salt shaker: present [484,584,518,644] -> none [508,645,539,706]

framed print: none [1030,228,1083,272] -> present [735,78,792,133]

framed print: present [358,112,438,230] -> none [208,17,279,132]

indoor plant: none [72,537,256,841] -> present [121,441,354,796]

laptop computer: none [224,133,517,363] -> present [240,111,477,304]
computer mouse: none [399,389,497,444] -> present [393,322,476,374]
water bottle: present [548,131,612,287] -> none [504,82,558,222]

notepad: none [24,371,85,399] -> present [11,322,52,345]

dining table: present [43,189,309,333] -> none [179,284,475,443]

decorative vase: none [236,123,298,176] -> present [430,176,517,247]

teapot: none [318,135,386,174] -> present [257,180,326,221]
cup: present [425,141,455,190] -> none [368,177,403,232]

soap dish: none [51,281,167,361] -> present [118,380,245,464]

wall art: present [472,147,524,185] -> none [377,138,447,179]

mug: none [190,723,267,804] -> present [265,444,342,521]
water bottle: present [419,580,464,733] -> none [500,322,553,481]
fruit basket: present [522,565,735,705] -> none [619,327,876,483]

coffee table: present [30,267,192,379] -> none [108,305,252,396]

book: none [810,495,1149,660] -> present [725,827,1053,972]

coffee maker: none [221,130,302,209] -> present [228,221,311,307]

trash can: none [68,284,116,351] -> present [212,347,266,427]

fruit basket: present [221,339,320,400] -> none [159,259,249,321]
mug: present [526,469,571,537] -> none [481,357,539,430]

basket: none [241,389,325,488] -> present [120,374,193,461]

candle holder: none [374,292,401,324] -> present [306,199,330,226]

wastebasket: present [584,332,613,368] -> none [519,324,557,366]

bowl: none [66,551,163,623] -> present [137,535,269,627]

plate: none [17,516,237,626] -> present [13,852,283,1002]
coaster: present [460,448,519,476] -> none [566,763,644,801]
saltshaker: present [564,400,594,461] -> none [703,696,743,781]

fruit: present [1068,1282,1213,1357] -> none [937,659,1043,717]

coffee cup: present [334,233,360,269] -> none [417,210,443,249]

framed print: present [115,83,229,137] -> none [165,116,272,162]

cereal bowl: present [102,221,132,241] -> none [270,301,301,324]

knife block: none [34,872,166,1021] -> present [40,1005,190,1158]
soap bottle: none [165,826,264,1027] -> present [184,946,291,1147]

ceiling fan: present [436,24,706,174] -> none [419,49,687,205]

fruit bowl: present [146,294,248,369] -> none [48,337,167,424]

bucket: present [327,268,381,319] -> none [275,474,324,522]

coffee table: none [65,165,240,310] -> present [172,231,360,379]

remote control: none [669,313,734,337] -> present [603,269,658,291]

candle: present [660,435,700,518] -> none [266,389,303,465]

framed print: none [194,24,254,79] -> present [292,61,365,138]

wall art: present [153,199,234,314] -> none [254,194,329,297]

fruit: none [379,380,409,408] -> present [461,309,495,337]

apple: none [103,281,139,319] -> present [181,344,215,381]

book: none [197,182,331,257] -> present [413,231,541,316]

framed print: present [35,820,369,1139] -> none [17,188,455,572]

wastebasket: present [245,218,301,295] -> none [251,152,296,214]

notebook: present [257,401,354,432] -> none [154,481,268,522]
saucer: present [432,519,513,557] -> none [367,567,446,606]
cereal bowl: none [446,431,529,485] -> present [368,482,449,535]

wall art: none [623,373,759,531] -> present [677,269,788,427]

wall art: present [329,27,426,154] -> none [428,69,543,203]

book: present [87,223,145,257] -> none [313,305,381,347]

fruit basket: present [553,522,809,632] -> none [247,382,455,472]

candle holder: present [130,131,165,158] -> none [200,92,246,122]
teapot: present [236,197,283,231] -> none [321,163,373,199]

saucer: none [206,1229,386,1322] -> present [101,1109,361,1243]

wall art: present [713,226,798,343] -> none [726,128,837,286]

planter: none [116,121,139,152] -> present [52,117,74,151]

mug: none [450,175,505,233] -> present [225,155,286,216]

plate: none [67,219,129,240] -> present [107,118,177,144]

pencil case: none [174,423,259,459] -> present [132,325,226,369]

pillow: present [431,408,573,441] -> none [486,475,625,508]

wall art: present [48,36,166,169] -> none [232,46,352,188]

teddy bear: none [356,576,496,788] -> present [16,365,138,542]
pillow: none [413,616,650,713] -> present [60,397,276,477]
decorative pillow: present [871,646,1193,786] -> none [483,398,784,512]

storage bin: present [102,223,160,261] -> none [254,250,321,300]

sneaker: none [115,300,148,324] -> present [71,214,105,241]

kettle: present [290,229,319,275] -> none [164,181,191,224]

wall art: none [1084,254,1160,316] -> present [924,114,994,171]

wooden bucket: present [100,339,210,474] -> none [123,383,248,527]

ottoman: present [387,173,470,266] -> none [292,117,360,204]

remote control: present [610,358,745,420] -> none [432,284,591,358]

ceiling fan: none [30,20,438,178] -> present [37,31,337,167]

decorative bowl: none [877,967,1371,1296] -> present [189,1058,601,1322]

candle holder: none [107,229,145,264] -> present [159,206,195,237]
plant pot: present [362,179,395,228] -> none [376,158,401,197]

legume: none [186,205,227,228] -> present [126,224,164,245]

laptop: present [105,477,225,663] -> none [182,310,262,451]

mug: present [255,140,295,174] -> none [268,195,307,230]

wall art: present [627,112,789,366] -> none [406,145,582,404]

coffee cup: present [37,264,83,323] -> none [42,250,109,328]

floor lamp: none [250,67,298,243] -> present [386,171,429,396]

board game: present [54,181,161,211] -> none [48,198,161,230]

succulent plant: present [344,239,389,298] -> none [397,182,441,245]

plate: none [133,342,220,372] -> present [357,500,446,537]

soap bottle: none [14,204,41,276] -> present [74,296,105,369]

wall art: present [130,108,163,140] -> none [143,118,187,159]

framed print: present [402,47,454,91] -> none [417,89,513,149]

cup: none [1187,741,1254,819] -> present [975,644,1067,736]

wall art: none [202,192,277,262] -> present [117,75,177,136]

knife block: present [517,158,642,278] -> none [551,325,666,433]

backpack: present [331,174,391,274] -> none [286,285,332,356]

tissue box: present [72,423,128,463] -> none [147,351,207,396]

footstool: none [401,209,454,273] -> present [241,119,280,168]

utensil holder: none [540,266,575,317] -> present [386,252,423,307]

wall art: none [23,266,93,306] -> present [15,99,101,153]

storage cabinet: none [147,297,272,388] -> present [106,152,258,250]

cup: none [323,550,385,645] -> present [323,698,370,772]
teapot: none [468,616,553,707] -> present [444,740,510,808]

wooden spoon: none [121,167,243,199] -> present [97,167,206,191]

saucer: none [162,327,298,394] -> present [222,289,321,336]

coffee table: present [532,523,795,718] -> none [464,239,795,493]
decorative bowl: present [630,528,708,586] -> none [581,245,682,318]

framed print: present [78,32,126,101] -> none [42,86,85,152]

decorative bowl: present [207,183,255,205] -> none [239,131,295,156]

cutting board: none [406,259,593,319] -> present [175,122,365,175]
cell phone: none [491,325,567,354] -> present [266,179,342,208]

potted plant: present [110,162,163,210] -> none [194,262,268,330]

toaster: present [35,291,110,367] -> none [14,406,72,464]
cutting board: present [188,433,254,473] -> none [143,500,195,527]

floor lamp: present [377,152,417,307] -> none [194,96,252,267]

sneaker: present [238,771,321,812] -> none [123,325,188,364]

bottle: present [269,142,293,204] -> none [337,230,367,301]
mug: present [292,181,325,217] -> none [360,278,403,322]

PROBLEM DESCRIPTION
Copy out the entries above again, keeping them exact.

OUTPUT
salt shaker: present [484,584,518,644] -> none [508,645,539,706]

framed print: none [1030,228,1083,272] -> present [735,78,792,133]

framed print: present [358,112,438,230] -> none [208,17,279,132]

indoor plant: none [72,537,256,841] -> present [121,441,354,796]

laptop computer: none [224,133,517,363] -> present [240,111,477,304]
computer mouse: none [399,389,497,444] -> present [393,322,476,374]
water bottle: present [548,131,612,287] -> none [504,82,558,222]

notepad: none [24,371,85,399] -> present [11,322,52,345]

dining table: present [43,189,309,333] -> none [179,284,475,443]

decorative vase: none [236,123,298,176] -> present [430,176,517,247]

teapot: none [318,135,386,174] -> present [257,180,326,221]
cup: present [425,141,455,190] -> none [368,177,403,232]

soap dish: none [51,281,167,361] -> present [118,380,245,464]

wall art: present [472,147,524,185] -> none [377,138,447,179]

mug: none [190,723,267,804] -> present [265,444,342,521]
water bottle: present [419,580,464,733] -> none [500,322,553,481]
fruit basket: present [522,565,735,705] -> none [619,327,876,483]

coffee table: present [30,267,192,379] -> none [108,305,252,396]

book: none [810,495,1149,660] -> present [725,827,1053,972]

coffee maker: none [221,130,302,209] -> present [228,221,311,307]

trash can: none [68,284,116,351] -> present [212,347,266,427]

fruit basket: present [221,339,320,400] -> none [159,259,249,321]
mug: present [526,469,571,537] -> none [481,357,539,430]

basket: none [241,389,325,488] -> present [120,374,193,461]

candle holder: none [374,292,401,324] -> present [306,199,330,226]

wastebasket: present [584,332,613,368] -> none [519,324,557,366]

bowl: none [66,551,163,623] -> present [137,535,269,627]

plate: none [17,516,237,626] -> present [13,852,283,1002]
coaster: present [460,448,519,476] -> none [566,763,644,801]
saltshaker: present [564,400,594,461] -> none [703,696,743,781]

fruit: present [1068,1282,1213,1357] -> none [937,659,1043,717]

coffee cup: present [334,233,360,269] -> none [417,210,443,249]

framed print: present [115,83,229,137] -> none [165,116,272,162]

cereal bowl: present [102,221,132,241] -> none [270,301,301,324]

knife block: none [34,872,166,1021] -> present [40,1005,190,1158]
soap bottle: none [165,826,264,1027] -> present [184,946,291,1147]

ceiling fan: present [436,24,706,174] -> none [419,49,687,205]

fruit bowl: present [146,294,248,369] -> none [48,337,167,424]

bucket: present [327,268,381,319] -> none [275,474,324,522]

coffee table: none [65,165,240,310] -> present [172,231,360,379]

remote control: none [669,313,734,337] -> present [603,269,658,291]

candle: present [660,435,700,518] -> none [266,389,303,465]

framed print: none [194,24,254,79] -> present [292,61,365,138]

wall art: present [153,199,234,314] -> none [254,194,329,297]

fruit: none [379,380,409,408] -> present [461,309,495,337]

apple: none [103,281,139,319] -> present [181,344,215,381]

book: none [197,182,331,257] -> present [413,231,541,316]

framed print: present [35,820,369,1139] -> none [17,188,455,572]

wastebasket: present [245,218,301,295] -> none [251,152,296,214]

notebook: present [257,401,354,432] -> none [154,481,268,522]
saucer: present [432,519,513,557] -> none [367,567,446,606]
cereal bowl: none [446,431,529,485] -> present [368,482,449,535]

wall art: none [623,373,759,531] -> present [677,269,788,427]

wall art: present [329,27,426,154] -> none [428,69,543,203]

book: present [87,223,145,257] -> none [313,305,381,347]

fruit basket: present [553,522,809,632] -> none [247,382,455,472]

candle holder: present [130,131,165,158] -> none [200,92,246,122]
teapot: present [236,197,283,231] -> none [321,163,373,199]

saucer: none [206,1229,386,1322] -> present [101,1109,361,1243]

wall art: present [713,226,798,343] -> none [726,128,837,286]

planter: none [116,121,139,152] -> present [52,117,74,151]

mug: none [450,175,505,233] -> present [225,155,286,216]

plate: none [67,219,129,240] -> present [107,118,177,144]

pencil case: none [174,423,259,459] -> present [132,325,226,369]

pillow: present [431,408,573,441] -> none [486,475,625,508]

wall art: present [48,36,166,169] -> none [232,46,352,188]

teddy bear: none [356,576,496,788] -> present [16,365,138,542]
pillow: none [413,616,650,713] -> present [60,397,276,477]
decorative pillow: present [871,646,1193,786] -> none [483,398,784,512]

storage bin: present [102,223,160,261] -> none [254,250,321,300]

sneaker: none [115,300,148,324] -> present [71,214,105,241]

kettle: present [290,229,319,275] -> none [164,181,191,224]

wall art: none [1084,254,1160,316] -> present [924,114,994,171]

wooden bucket: present [100,339,210,474] -> none [123,383,248,527]

ottoman: present [387,173,470,266] -> none [292,117,360,204]

remote control: present [610,358,745,420] -> none [432,284,591,358]

ceiling fan: none [30,20,438,178] -> present [37,31,337,167]

decorative bowl: none [877,967,1371,1296] -> present [189,1058,601,1322]

candle holder: none [107,229,145,264] -> present [159,206,195,237]
plant pot: present [362,179,395,228] -> none [376,158,401,197]

legume: none [186,205,227,228] -> present [126,224,164,245]

laptop: present [105,477,225,663] -> none [182,310,262,451]

mug: present [255,140,295,174] -> none [268,195,307,230]

wall art: present [627,112,789,366] -> none [406,145,582,404]

coffee cup: present [37,264,83,323] -> none [42,250,109,328]

floor lamp: none [250,67,298,243] -> present [386,171,429,396]

board game: present [54,181,161,211] -> none [48,198,161,230]

succulent plant: present [344,239,389,298] -> none [397,182,441,245]

plate: none [133,342,220,372] -> present [357,500,446,537]

soap bottle: none [14,204,41,276] -> present [74,296,105,369]

wall art: present [130,108,163,140] -> none [143,118,187,159]

framed print: present [402,47,454,91] -> none [417,89,513,149]

cup: none [1187,741,1254,819] -> present [975,644,1067,736]

wall art: none [202,192,277,262] -> present [117,75,177,136]

knife block: present [517,158,642,278] -> none [551,325,666,433]

backpack: present [331,174,391,274] -> none [286,285,332,356]

tissue box: present [72,423,128,463] -> none [147,351,207,396]

footstool: none [401,209,454,273] -> present [241,119,280,168]

utensil holder: none [540,266,575,317] -> present [386,252,423,307]

wall art: none [23,266,93,306] -> present [15,99,101,153]

storage cabinet: none [147,297,272,388] -> present [106,152,258,250]

cup: none [323,550,385,645] -> present [323,698,370,772]
teapot: none [468,616,553,707] -> present [444,740,510,808]

wooden spoon: none [121,167,243,199] -> present [97,167,206,191]

saucer: none [162,327,298,394] -> present [222,289,321,336]

coffee table: present [532,523,795,718] -> none [464,239,795,493]
decorative bowl: present [630,528,708,586] -> none [581,245,682,318]

framed print: present [78,32,126,101] -> none [42,86,85,152]

decorative bowl: present [207,183,255,205] -> none [239,131,295,156]

cutting board: none [406,259,593,319] -> present [175,122,365,175]
cell phone: none [491,325,567,354] -> present [266,179,342,208]

potted plant: present [110,162,163,210] -> none [194,262,268,330]

toaster: present [35,291,110,367] -> none [14,406,72,464]
cutting board: present [188,433,254,473] -> none [143,500,195,527]

floor lamp: present [377,152,417,307] -> none [194,96,252,267]

sneaker: present [238,771,321,812] -> none [123,325,188,364]

bottle: present [269,142,293,204] -> none [337,230,367,301]
mug: present [292,181,325,217] -> none [360,278,403,322]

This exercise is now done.